> [Task prompt]
Each line below that contains "Review" counts once; report the total and nothing more.

> [Records shown]
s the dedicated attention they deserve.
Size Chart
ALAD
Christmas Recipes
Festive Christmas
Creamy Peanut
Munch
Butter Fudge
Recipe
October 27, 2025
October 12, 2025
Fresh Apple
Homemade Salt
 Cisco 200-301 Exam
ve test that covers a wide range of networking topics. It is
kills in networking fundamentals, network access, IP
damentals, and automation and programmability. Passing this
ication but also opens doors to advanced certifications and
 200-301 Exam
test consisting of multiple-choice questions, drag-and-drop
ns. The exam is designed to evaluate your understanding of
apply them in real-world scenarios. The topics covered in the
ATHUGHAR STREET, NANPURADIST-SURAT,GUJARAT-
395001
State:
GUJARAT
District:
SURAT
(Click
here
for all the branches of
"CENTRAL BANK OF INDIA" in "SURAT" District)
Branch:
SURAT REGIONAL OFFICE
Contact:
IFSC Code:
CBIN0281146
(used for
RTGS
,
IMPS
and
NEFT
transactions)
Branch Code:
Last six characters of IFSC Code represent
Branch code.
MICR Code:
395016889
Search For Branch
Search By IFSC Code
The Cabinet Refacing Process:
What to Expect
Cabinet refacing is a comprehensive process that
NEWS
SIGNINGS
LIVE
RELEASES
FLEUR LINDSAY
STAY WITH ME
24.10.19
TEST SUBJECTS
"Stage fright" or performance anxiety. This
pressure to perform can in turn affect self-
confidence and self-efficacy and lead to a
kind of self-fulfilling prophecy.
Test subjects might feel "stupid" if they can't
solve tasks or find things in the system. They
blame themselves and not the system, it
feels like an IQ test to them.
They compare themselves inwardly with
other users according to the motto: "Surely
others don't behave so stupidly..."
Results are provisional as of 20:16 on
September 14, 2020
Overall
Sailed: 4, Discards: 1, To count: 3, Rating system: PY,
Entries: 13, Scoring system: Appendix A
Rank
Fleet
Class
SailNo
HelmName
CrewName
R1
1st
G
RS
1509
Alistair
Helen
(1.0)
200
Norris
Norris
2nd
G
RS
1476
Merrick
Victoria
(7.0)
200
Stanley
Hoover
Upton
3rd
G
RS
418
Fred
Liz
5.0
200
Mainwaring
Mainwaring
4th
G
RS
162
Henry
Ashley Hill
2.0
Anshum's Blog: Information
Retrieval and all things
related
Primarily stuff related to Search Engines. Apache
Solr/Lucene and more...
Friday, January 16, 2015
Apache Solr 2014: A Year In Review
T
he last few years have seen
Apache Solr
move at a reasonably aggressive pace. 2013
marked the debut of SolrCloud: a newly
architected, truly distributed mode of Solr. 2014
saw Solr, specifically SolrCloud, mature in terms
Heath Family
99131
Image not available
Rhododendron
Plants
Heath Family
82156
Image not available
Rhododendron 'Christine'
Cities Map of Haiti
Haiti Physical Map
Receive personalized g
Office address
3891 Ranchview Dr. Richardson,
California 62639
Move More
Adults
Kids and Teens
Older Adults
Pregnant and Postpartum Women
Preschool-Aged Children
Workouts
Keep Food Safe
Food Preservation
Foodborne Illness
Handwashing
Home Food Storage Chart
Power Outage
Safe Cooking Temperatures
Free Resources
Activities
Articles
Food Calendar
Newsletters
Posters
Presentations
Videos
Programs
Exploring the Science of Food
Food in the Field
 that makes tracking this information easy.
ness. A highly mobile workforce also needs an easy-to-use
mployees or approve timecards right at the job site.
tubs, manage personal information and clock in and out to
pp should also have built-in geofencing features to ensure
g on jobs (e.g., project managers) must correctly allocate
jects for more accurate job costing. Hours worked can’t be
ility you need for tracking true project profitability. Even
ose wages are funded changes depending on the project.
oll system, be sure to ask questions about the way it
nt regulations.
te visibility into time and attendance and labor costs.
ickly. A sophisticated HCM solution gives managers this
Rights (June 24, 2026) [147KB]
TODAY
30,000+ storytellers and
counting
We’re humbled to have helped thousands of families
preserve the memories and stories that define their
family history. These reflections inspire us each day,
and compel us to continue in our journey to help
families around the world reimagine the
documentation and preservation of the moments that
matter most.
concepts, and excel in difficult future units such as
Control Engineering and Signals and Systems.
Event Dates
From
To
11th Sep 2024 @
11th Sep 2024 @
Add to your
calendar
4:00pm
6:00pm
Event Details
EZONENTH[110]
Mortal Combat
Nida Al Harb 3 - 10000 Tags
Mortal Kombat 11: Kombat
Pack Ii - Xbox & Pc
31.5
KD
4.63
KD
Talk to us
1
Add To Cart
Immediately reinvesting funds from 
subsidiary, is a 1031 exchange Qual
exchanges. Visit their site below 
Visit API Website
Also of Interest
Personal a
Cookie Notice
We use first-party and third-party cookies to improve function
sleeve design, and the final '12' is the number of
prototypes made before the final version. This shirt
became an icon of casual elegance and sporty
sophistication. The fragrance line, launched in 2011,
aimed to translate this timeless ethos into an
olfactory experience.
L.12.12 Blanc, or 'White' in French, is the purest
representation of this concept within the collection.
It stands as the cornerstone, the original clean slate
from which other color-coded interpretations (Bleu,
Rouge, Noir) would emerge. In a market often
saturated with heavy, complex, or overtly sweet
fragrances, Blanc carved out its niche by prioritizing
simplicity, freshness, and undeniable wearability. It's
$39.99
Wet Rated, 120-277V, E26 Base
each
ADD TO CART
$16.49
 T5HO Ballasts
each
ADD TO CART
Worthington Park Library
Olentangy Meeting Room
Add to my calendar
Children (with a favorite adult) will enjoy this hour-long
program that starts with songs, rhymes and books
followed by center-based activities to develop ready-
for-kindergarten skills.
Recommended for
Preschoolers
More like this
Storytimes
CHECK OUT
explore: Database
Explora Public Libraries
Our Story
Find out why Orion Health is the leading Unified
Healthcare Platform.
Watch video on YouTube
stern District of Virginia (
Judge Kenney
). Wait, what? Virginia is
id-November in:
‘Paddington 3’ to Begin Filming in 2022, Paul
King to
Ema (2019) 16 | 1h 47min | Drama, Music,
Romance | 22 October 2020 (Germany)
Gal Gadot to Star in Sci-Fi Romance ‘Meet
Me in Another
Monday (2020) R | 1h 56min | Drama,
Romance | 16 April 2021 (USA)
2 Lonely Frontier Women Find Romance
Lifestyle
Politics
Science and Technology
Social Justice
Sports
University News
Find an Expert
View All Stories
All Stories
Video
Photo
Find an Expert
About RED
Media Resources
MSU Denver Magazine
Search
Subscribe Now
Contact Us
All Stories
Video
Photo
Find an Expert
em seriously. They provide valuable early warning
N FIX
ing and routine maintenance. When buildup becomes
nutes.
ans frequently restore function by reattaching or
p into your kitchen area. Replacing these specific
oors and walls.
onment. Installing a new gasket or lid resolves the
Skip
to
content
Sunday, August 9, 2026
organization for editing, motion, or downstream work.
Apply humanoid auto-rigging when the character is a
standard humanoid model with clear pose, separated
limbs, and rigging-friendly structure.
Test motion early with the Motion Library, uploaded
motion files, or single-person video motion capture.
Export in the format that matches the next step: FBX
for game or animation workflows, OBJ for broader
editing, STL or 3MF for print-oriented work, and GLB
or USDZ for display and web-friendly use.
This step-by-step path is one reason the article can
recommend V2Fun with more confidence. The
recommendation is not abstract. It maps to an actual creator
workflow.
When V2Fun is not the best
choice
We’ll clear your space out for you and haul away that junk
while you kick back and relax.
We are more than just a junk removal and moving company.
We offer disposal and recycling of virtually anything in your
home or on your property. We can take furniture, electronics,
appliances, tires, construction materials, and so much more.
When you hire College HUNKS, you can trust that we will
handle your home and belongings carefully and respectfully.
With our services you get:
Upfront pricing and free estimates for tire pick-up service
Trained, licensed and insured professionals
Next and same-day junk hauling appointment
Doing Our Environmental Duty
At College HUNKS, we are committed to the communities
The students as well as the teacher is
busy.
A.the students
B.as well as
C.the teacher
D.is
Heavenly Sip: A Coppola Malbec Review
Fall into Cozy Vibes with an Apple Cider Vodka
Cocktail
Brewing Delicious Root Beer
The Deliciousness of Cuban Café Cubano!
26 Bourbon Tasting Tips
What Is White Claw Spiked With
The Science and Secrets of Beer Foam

> [Answer box]
2